Paul McCartney is, of course, still among the living. But today marks the 42nd anniversary of his hoax death in a purported car accident. This event stood at the heart of the engrossing, even if positively batshit, "Paul is dead" urban legend that took shape in the late 1960s.
I can never get enough of its many details and hidden clues, however far-fetched and contradictory they may be. Like the symbolic album cover for Abbey Road, the loaded lyrics to "I Am the Walrus," the curious figure of Billy Shears, and the effect of playing various songs in reverse, etc. And these only skim the surface of all the intrigue, rumor-mongering, and absurdity that the theory entails. It's just too rich.
Here's one of the most comprehensive "death clue" guides that I've come across. Reading through its analysis is like watching and listening to the mysterious "X" character in JFK divulge his conspiratorial views to Jim Garrison during that fascinating but also lengthy, lengthy scene. When apparent coincidences, chance events, and precarious "facts" all seem to connect as part of a bigger picture, almost regardless of the context, it's a weirdly satisfying feeling.

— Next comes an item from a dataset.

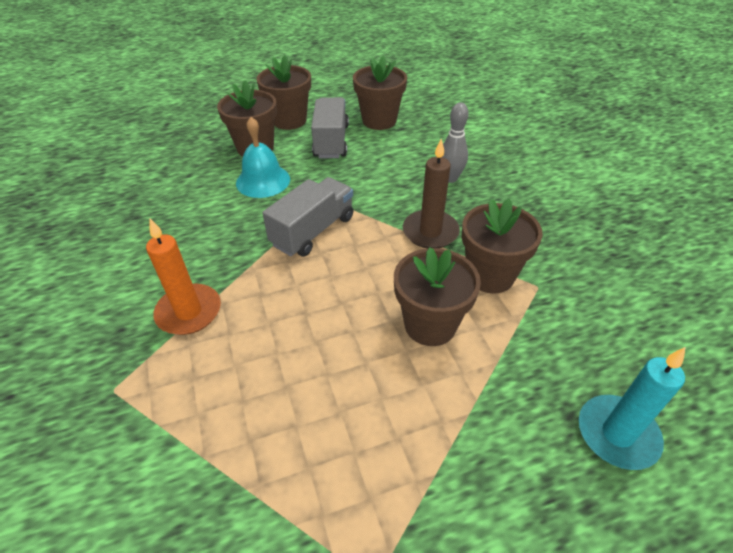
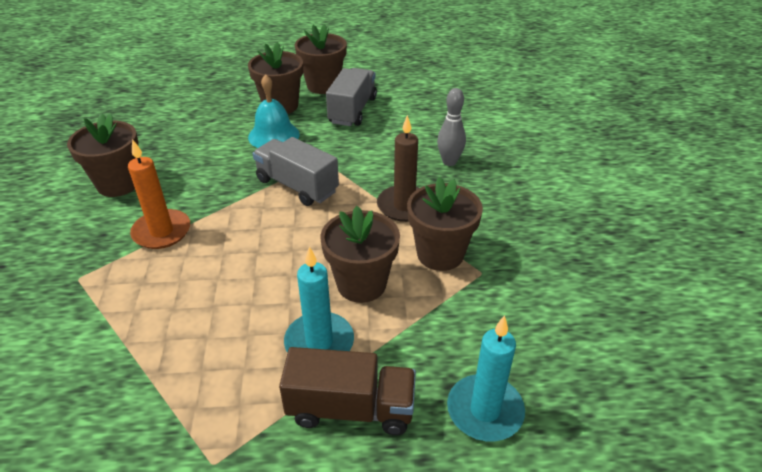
camera: 15 degrees right, 5 degrees down
(313, 231) = (297, 186): grey truck -> grey truck turned 105 degrees counterclockwise
(379, 120) = (408, 98): brown flower pot -> brown flower pot (118, 184)
(419, 401) = (319, 342): none -> turquoise candle
(488, 469) = (351, 408): none -> brown truck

However, I was somewhat surprised that the article's section on the cover of Abbey Road didn't include what I (falsely) presumed was the conventional interpretation of each Beatles' role: John as God (dressed in all white, with a flowing beard, and at the lead), Ringo as a pastor of some sort (in the black suit with a tie), Paul as the dead man (no shoes, out of step, cigarette in right hand, etc.), and George as the gravedigger (wearing the spartan, all-blue workingman's threads). During its buildup, the hoax evidently reached a point where even its agreed-upon sources of clues didn't elicit the same interpretation. I suppose that's only natural, but it's still indicative of the comically overeager search-for-proof which Paul's "death" inspired.